A estas alturas O se había incorporado y empezaba a tener un tono facial cetrino. Se mascaba la tragedia, pero yo estaba inmersa en el coro de voces que te acercan a ese final tan apoteósico que nos regaló Ludwig. A todo esto O seguía con la letanía de lamentos, que si me estoy mareando, que si Beethoven no me está sentando bien… y yo, cuando me aproximo a un clímax musical no estoy para historias, así que le recomendé que vomitase, que es lo que parecía que le pedía el cuerpo, y seguí a lo mío. En esos minutos mágicos en los que los violines te llevan a toda mecha hasta la colosal explosión del coro, O se levantó de un salto y corrió al son de la música hasta el lavabo pequeño con la intención de vaciar su convulso estómago, para descubrir al abrir la puerta que A estaba apalancada con el ordenador. Giró a toda velocidad hacia el otro lavabo –en cuya trayectoria estábamos P y yo haciendo legos-, y en el mismo instante en que el orfeón entraba con toda su potencia, O vio que no llegaba, y propulsando su cuerpo hacia adelante, un arco de vómito se dibujó en el aire cual arcoíris infecto para acabar estrellándose en el suelo del comedor, a escasos centímetros de la puerta del lavabo, y resultando damnificadas en el proceso la esterilla de la ducha y varias piezas de lego que reposaban esperando su turno para entrar en el juego. P y yo no nos quedamos a escuchar más arcadas (ni el resto de la Oda a la alegría), dado que tanto mi churumbel como yo somos muy empáticos con eso de potar, y nos hubiésemos unido a la juerga en unos segundos. Huimos despavoridos a la cocina en busca de asilo político mientras encomendábamos a Mr. X, que en ese momento estaba haciendo bombones de chocolate, que se encargase de retirar los restos de pasta con trufa blanca mal digeridos que estucaban las superficies de nuestro comedor.

Hice un intento de asomarme a echarle una mano, pero fue breve, porque el ácido clorhídrico al aroma de trufa sacudió mi pituitaria y mi estómago se contrajo, así que huí de nuevo.
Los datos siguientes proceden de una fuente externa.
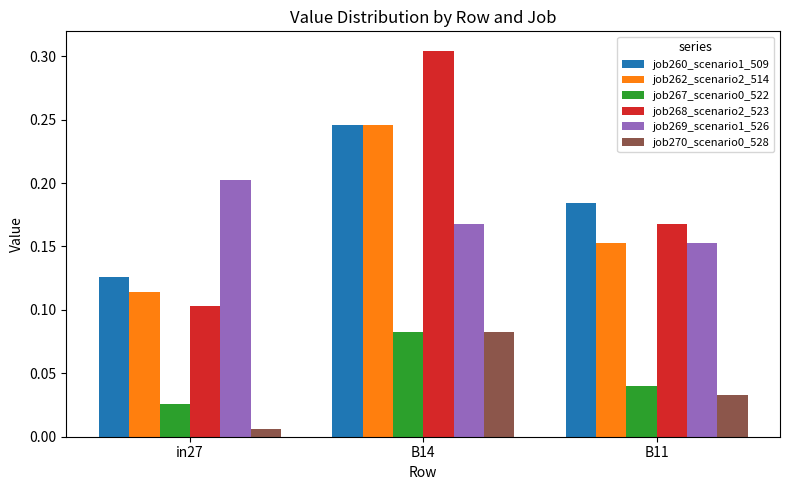

Where is job270_scenario0_528 nearest to the value 0?

in27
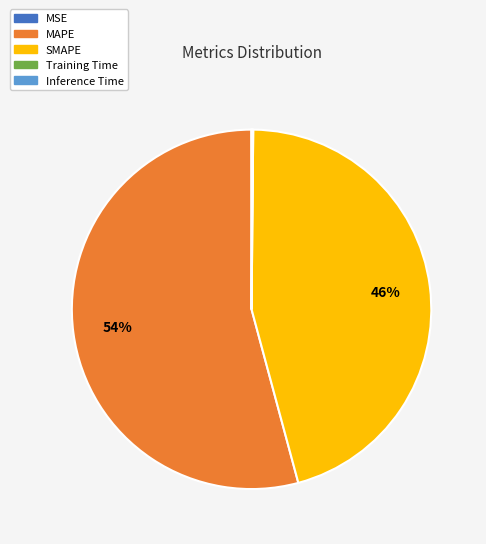

To the nearest percent, what percentage of the pie is MAPE?

54%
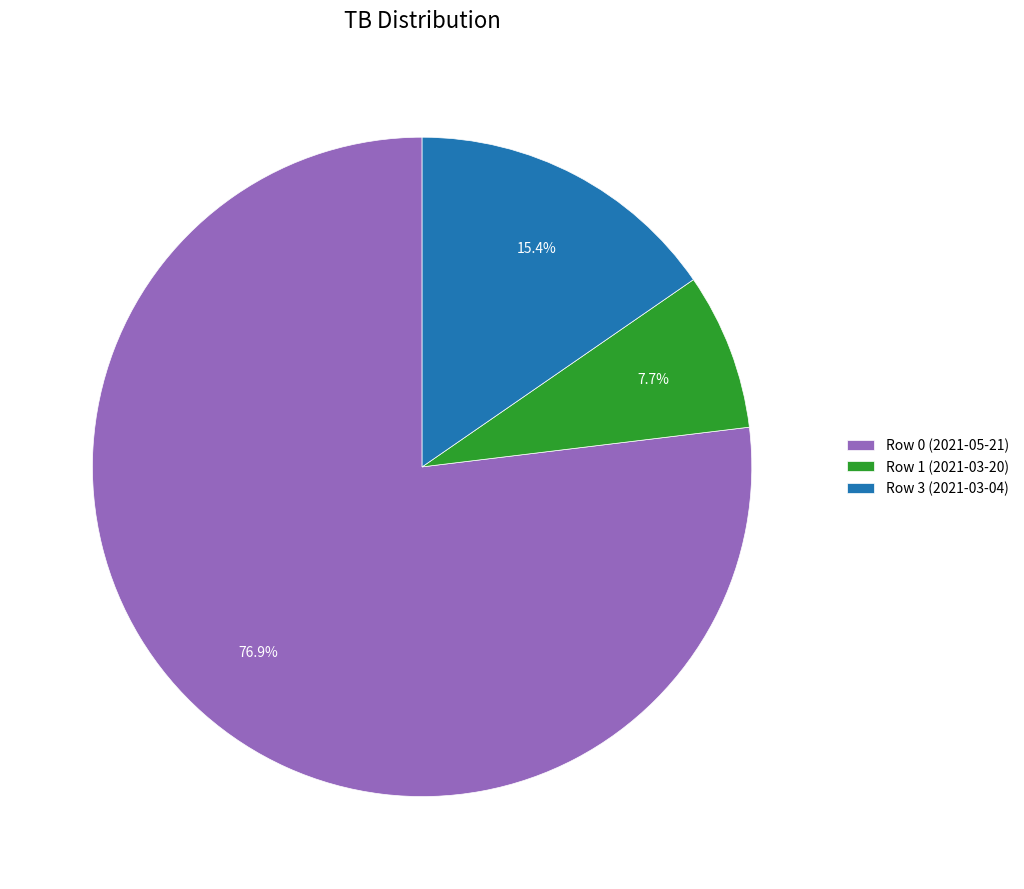

The Row 0 (2021-05-21) slice represents 77% of the pie. True or false?

True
Pero pude ver por el rabillo del ojo que O sacaba el hígado en el váter, que Mr. X empezaba a recoger el desaguisado y que Perra… ¿adivináis? Sí, la misma que cuando le pongo el bol de pienso lo olfatea con desgana y se larga muy digna ella como diciendo que lo que le sirvo es bazofia, la mismita, se estaba pegando un atracón de vómito.

Por fortuna, aunque un trozo de fuet cazado furtivamente le de cagalera una semana, la tapita de arcadas no causó males mayores.

Y esa, en resumidas cuentas, es la forma en la que pasamos los domingos por la tarde.